Exercise aim → The response should hold every record from the listing that follows, verbatim, and no pictures.
-- Listed records follows --
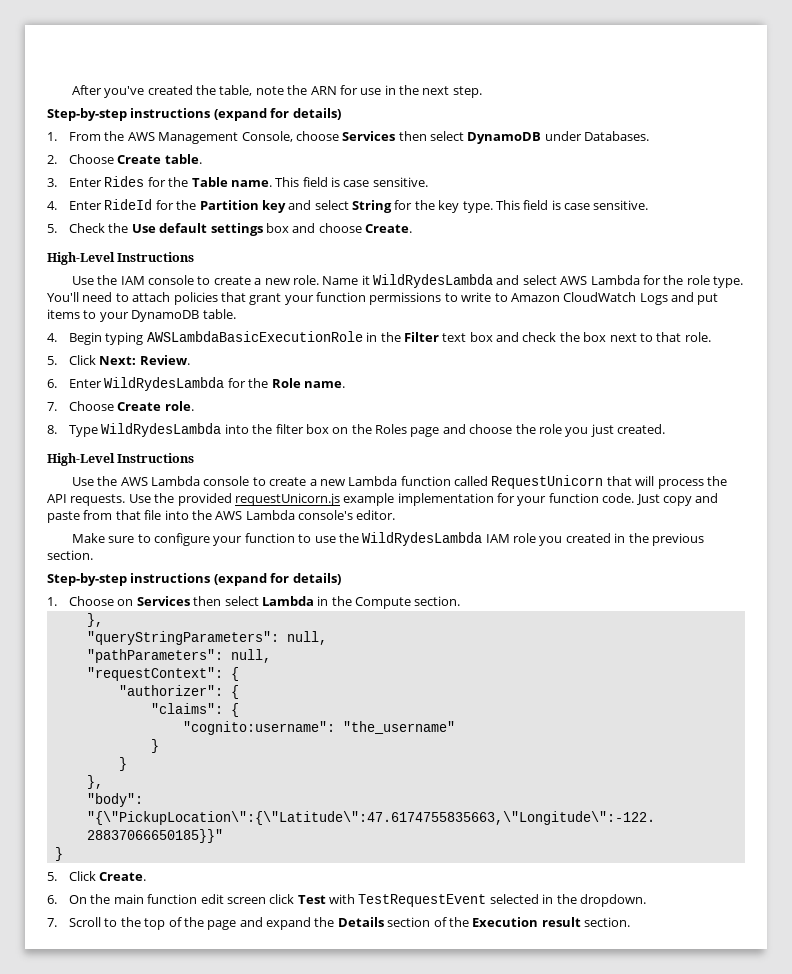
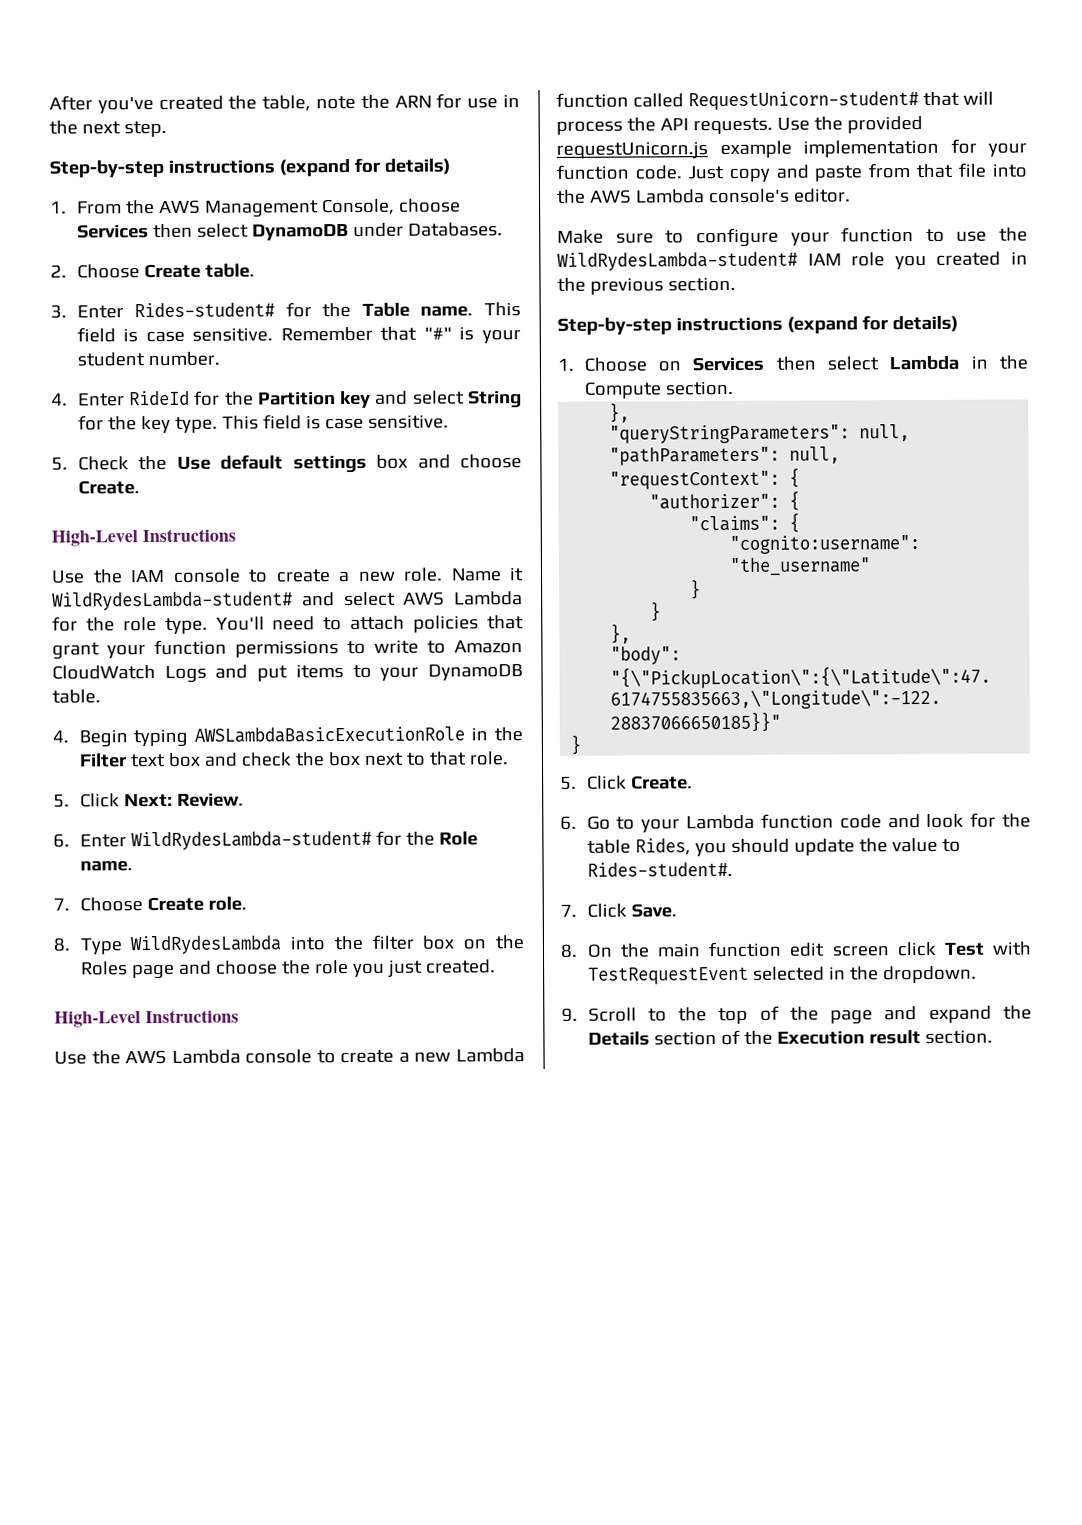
[104,176,145,187] Rides -> [134,302,276,318] Rides-student#
(428, 182) none -> [280,326,521,344] [76,351,220,367] Remember that "#" is your student number.
[373,274,494,288] WildRydesLambda -> [52,591,293,611] WildRydesLambda-student#
[104,377,225,391] WildRydesLambda -> [130,830,372,851] WildRydesLambda-student#
[491,475,604,489] RequestUnicorn -> [687,91,919,111] RequestUnicorn-student#
[362,532,483,546] WildRydesLambda -> [557,251,798,271] WildRydesLambda-student#
(57, 899) none -> [586,812,1031,833] [586,837,961,857] [586,861,733,877] [560,903,677,918] [560,943,578,958] Go to your Lambda function code and look for the table Rides, you should update the value to Rides-student#. // 7. Click Save. // 8.
[47,918,57,927] 7. -> [561,1007,578,1022] 9.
-- Listed records concluded --
Result of the task →
[104,176,145,187] Rides -> [134,302,276,318] Rides-student#
(428, 182) none -> [280,326,521,344] [76,351,220,367] Remember that "#" is your student number.
[373,274,494,288] WildRydesLambda -> [52,591,293,611] WildRydesLambda-student#
[104,377,225,391] WildRydesLambda -> [130,830,372,851] WildRydesLambda-student#
[491,475,604,489] RequestUnicorn -> [687,91,919,111] RequestUnicorn-student#
[362,532,483,546] WildRydesLambda -> [557,251,798,271] WildRydesLambda-student#
(57, 899) none -> [586,812,1031,833] [586,837,961,857] [586,861,733,877] [560,903,677,918] [560,943,578,958] Go to your Lambda function code and look for the table Rides, you should update the value to Rides-student#. // 7. Click Save. // 8.
[47,918,57,927] 7. -> [561,1007,578,1022] 9.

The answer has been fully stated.